#ubuntu-qt 2020-01-08
<lubot> <mitya57> Qt 5.14.1 is expected on January 21st, 5.12.7 ~ at the end of January
<lubot> <mitya57> @tsimonq2 It looks like more and more people start wanting newer Qt. What are your reasons to prefer 5.12?
<fvogt_vps> Note that 5.14.0 has some issues with scaling being totally broken and the "fix" planned for 5.14.1 breaking in other ways (https://bugs.kde.org/show_bug.cgi?id=415421)
<ubottu> KDE bug 415421 in general "[hidpi] Inconsistent font size with certain apps such as Kate, KWrite, Konsole" [Normal,Resolved: upstream]
<mitya57> But it looks like https://codereview.qt-project.org/c/qt/qtbase/+/285351 should fix that?
<lubot> <RikMills> [05:40] <jaheikki3> RikMills: Hi. No concrete plans yet but as earlier .2 release will be released ~ 1-2 months after .1 So I would estimate QT 5.14.2 should be out ~ mid March … For info ^^, when I asked about 5.14.2 on qt-releases
<lubot> <mitya57> First half of March should be fine for us. Not sure for the second half, that depends on exact date, on my time and whether we will be given a FFe.
<lubot> <RikMills> Sounds like mid march was tail end of that estimate. However, Qt schedules!!!!! 😆
<lubot> <mitya57> In any case we can ship 5.14.1 + backported fixes.

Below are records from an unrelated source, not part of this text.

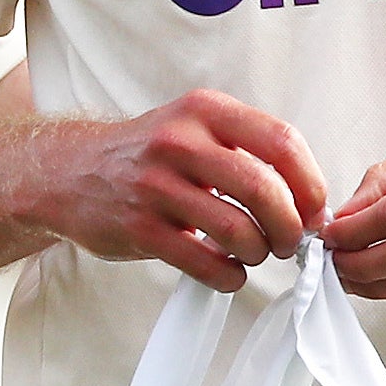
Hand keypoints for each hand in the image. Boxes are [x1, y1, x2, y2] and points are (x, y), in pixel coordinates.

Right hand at [20, 89, 327, 291]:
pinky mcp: (139, 228)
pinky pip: (204, 262)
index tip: (315, 210)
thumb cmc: (149, 155)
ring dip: (259, 252)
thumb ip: (248, 151)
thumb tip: (310, 201)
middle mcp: (179, 141)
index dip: (310, 183)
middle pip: (264, 188)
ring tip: (255, 253)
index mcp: (204, 111)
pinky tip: (228, 271)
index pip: (282, 141)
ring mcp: (155, 185)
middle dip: (290, 226)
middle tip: (291, 242)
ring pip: (237, 230)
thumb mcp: (195, 126)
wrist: (71, 171)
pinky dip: (229, 275)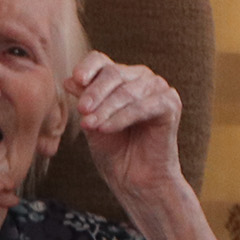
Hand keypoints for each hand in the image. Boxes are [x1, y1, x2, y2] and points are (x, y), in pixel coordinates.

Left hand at [69, 53, 183, 207]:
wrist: (135, 179)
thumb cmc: (113, 149)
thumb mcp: (91, 120)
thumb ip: (83, 99)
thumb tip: (69, 79)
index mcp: (121, 75)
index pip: (100, 60)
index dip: (87, 67)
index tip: (76, 79)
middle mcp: (141, 77)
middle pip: (112, 73)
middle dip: (94, 93)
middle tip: (81, 111)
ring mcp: (159, 88)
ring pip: (125, 92)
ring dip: (105, 109)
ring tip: (88, 125)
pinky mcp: (171, 104)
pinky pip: (141, 107)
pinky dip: (120, 118)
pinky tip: (105, 128)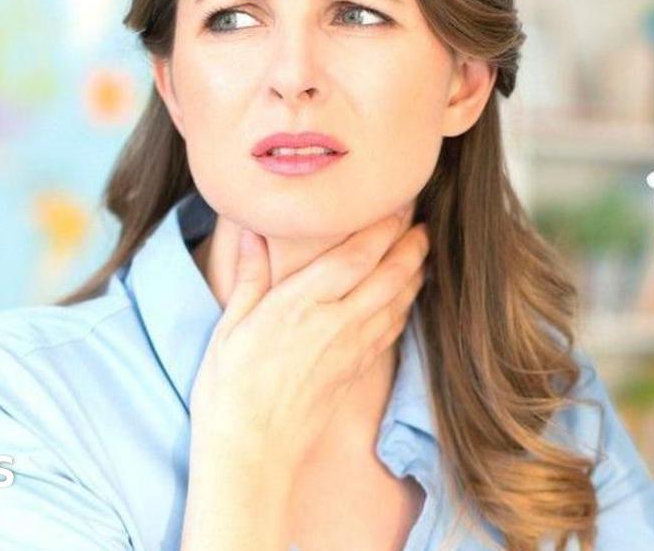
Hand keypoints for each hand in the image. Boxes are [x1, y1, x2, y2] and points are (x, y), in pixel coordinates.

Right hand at [188, 204, 428, 473]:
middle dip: (411, 244)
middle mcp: (336, 323)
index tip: (397, 200)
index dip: (383, 225)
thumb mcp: (229, 326)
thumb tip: (248, 227)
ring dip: (415, 273)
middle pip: (389, 275)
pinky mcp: (356, 372)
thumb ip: (248, 274)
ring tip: (423, 249)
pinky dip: (405, 307)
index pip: (356, 254)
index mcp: (302, 304)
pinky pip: (390, 330)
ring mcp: (351, 350)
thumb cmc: (229, 391)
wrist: (251, 453)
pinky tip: (406, 297)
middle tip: (423, 220)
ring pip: (398, 302)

<lubot> <mitya57> I think I will start preparing 5.14.1 in Debian experimental in any case, then we will have time to decide.
<lubot> <RikMills> Sounds like a plan :)
<lubot> <RikMills> Plasm 5.19 will depend on Qt 5.14, so Kubuntu needs that is we are going to have any chance of providing backports (even in a PPA)
<fvogt_vps> mitya57: The linked diff is a no-op on Plasma, so I doubt that... Reverting 121692e5408561f486cad5cd170ac8bcd2557eb2 might help
<mitya57> fvogt_vps: https://bugs.kde.org/show_bug.cgi?id=415421 was closed, so it would be nice to have Qt bug for tracking.
<ubottu> KDE bug 415421 in general "[hidpi] Inconsistent font size with certain apps such as Kate, KWrite, Konsole" [Normal,Resolved: upstream]
<fvogt> mitya57: There are multiple, I'll link them
<mitya57> Ok, thanks!
<fvogt> https://bugreports.qt.io/browse/QTBUG-80967 and https://phabricator.kde.org/D26185 and https://bugreports.qt.io/browse/QTBUG-80919
<fvogt> I'll link the latter one in the bug report
<mitya57> Both QTBUGs are P1: Critical which is good, let's hope there will be a proper fix.
#ubuntu-qt 2020-01-09
<estan> glad to see that 5.14.1 in 20.04 might still happen \o/ (and happy new year :))